Il mio personaggio è innocente, il crimine equiparabile al parricidio, è solo nel suo inconscio, non l’ha mai commesso, ma lui non sa, sa quello che è doveroso credere. L’assunzione di colpa glie l’hanno imposta e lui succubo, ossequiente, accetta la verità aliena. E poi può anche espiare quella colpa, commetterne altre e ben più gravi e queste sono colpe coscienti, rispettose della legge che contrasta la legge quella stampata su fogli con sigilli di stato. Deve far ritorsione contro le ritorsioni alle prime malefatte che gli si sono accreditate. Ed infine, sta su una auto di morte, della morte che altri dissemina, altri che lui deve accompagnare, far loro di copertura, consentirne la fuga incolume.

Ma questo non dicono le verità processuali e quelle verità dispongono anche di confessioni reiterate nelle supreme aule della giustizia umana. Già, le verità processali? Magari quelle di un Ingroia che ha tanta sicurezza di sé da volerci persino sottoporci al suo dominio presidenziale, anche nell’altro potere: da quello giudiziario a quello governativo.

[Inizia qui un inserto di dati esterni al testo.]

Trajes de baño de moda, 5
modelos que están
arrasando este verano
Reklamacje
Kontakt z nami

Torno sula terra. Mi parli dell’avvocatessa. Se tu ti fidi vai avanti. Ebbi a scriverti che io non stimo i legulei. Mi ricordi che devo telefonarle. Mi ricordo che ti avevo detto che non ne avevo voglia. Ma se tu vuoi rimandami il numero e mi precipiterò. Poverina, non la conosco e quindi non giudico. Ma non apprezzo qualcuno dimentico che scatta a far visita appena c’è solfa di pubblicità, perché un ex democristiano poi pideino ed ora aspirante montiano, insufflato da un certo Tanu e canonizzato da un decrepito facitore di gialli stanno montando un intervento parlamentare che non avrà luogo per chiusura della legislatura. Ecco perché non mi piace!.

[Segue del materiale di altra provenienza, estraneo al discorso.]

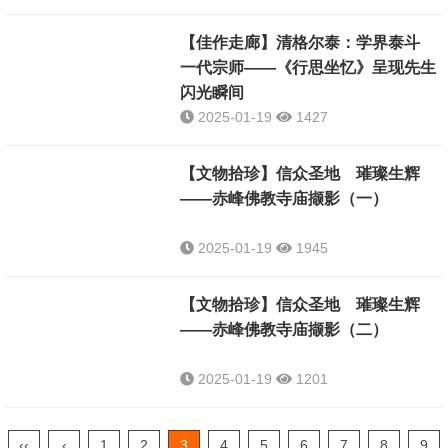
【佳作走廊】清格尔泰：学界泰斗
一代宗师——《行思坐忆》呈现先生
闪光瞬间
2025-01-19
1427
【文物拾珍】信众圣地 璀璨生辉
——赤峰佛教寺庙撷影（一）
2025-01-19
1945
【文物拾珍】信众圣地 璀璨生辉
——赤峰佛教寺庙撷影（二）
2025-01-19
1201
‹‹
‹
1
2
3
4
5
6
7
8
9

Se ti vuoi avvalere di un altro legale di maggior fiducia e ti dovessero occorrere contributi finanziari, sappi che sono qui pronto a venirti incontro. Basta un cenno.

Mi aggancio quindi alla parte finale della lettera di accompagno al libro. Ti dico, esulto per le attese positive che sentenze di cassazione ti stanno suggerendo. Temo che il coinvolgimento diretto possa farti prendere degli abbagli. Affidati qui ai professionisti, agli avvocati insomma, a chi terzo ma competente può agire in serenità e senza passionali sbandamenti.

Mi hai ben capito e quindi non mi dilungo.